Note that whenever a set of expressions is evaluated left to right, such as those in a function expression, if those expressions occupy more than one line then the lines are evaluated from top to bottom.
Spaces¶
Any number of spaces are usually permitted between tokens in expressions, and usually the spaces are not required. The exceptions are:
- No spaces are permitted between the symbols
'
and:
when denoting the iterator':
\
and:
when denoting the iterator\:
/
and:
when denoting the iterator/:
- a digit and
:
when denoting a function such as0:
:
and:
for assignments of the formname :: value
- No spaces are permitted between an iterator glyph and the value or iterator symbol to its left.
- No spaces are permitted between an operator glyph and a colon to its right whose purpose is to denote assignment.
- If a
/
is meant to denote the left end of a comment then it must be preceded by a blank (or newline); otherwise it will be taken to be part of an iterator. - Both the underscore character (
_
) and dot character (.
) denote operators and can also be part of a name. The default choice is part of a name. A space is therefore required between an underscore or dot and a name to its left or right when denoting a function. - At least one space is required between neighboring numeric constants in vector notation.
- A minus sign (
-
) denotes both an operator and part of the format of negative constants. A minus sign is part of a negative constant if it is next to a positive constant and there are no spaces between, except that a minus sign is always considered to be the function if the token to the left is a name, a constant, a right parenthesis or a right bracket, and there is no space between that token and the minus sign.
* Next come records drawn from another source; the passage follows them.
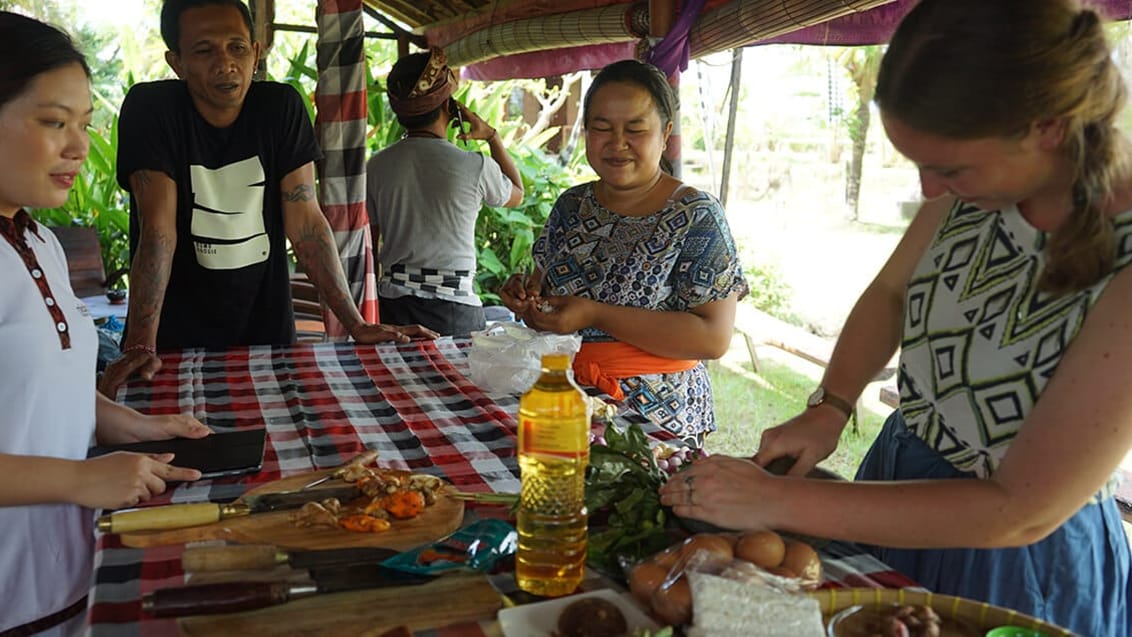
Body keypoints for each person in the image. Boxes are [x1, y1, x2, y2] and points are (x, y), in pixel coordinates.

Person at [660, 0, 1132, 633]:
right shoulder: (979, 186)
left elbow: (1021, 509)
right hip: (899, 480)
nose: (930, 190)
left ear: (1046, 127)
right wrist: (831, 406)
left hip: (1013, 554)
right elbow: (891, 294)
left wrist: (776, 498)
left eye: (947, 167)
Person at [98, 0, 437, 398]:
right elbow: (159, 229)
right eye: (205, 50)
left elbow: (306, 223)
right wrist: (140, 341)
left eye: (237, 47)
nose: (226, 63)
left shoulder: (280, 109)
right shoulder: (152, 109)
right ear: (177, 62)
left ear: (255, 52)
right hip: (172, 342)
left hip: (267, 335)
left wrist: (355, 323)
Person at [0, 13, 210, 635]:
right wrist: (79, 476)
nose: (79, 147)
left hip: (60, 568)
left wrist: (132, 424)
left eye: (84, 125)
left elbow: (39, 383)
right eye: (53, 122)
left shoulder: (37, 240)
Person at [500, 59, 748, 446]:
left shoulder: (695, 216)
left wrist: (597, 313)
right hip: (564, 398)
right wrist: (528, 300)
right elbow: (545, 292)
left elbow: (712, 338)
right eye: (601, 128)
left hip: (653, 419)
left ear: (665, 134)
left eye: (635, 129)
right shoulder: (572, 205)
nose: (617, 144)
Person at [366, 48, 523, 337]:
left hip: (393, 307)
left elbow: (370, 246)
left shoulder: (376, 166)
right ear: (449, 106)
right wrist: (492, 136)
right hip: (456, 311)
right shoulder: (474, 165)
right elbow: (517, 193)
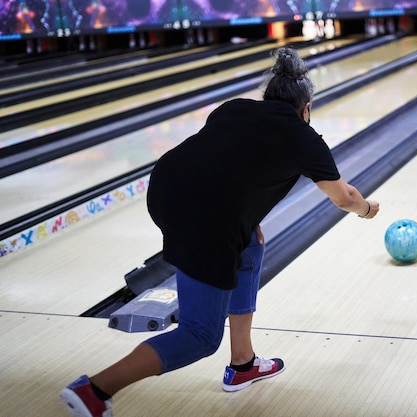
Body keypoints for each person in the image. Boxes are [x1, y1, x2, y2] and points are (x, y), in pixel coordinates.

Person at [59, 46, 380, 417]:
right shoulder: (306, 139)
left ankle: (243, 364)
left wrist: (246, 214)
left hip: (164, 190)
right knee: (199, 335)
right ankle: (94, 390)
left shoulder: (234, 108)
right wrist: (367, 210)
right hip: (202, 220)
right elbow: (344, 198)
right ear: (306, 108)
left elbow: (221, 161)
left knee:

The following examples illustrate the various cases:
x-1 / x minus 1
x -1 / x applied to -1
3.5-1 / 3.5 minus 1
3.5 -1 / numeric list with two elements
x[1]-1 / x[1] minus 1
(a+b)- 1 / (a+b) minus 1
Comments¶
Line, trailing, and multiline comments are ignored by the interpreter.
/
will comment out the rest of the line.
q)/Oh what a lovely day
q)2+2 /I know this one
4
unless embedded within a string or preceded by a system command.
q)count"2/3"
3
q)\l /data/files
Sections of script can be commented out with matching singleton /
and \
.
/
Oh what a beautiful morning
Oh what a wonderful day
\
When not terminating a multi-line comment, a singleton \
will exit the script.
a:42
\
ignore this and what follows
the restroom at the end of the universe
Special constructs¶
Back-slash, colon and single-quote (/ \ : '
) all have special meanings outside ordinary expressions, denoting system commands and debugging controls.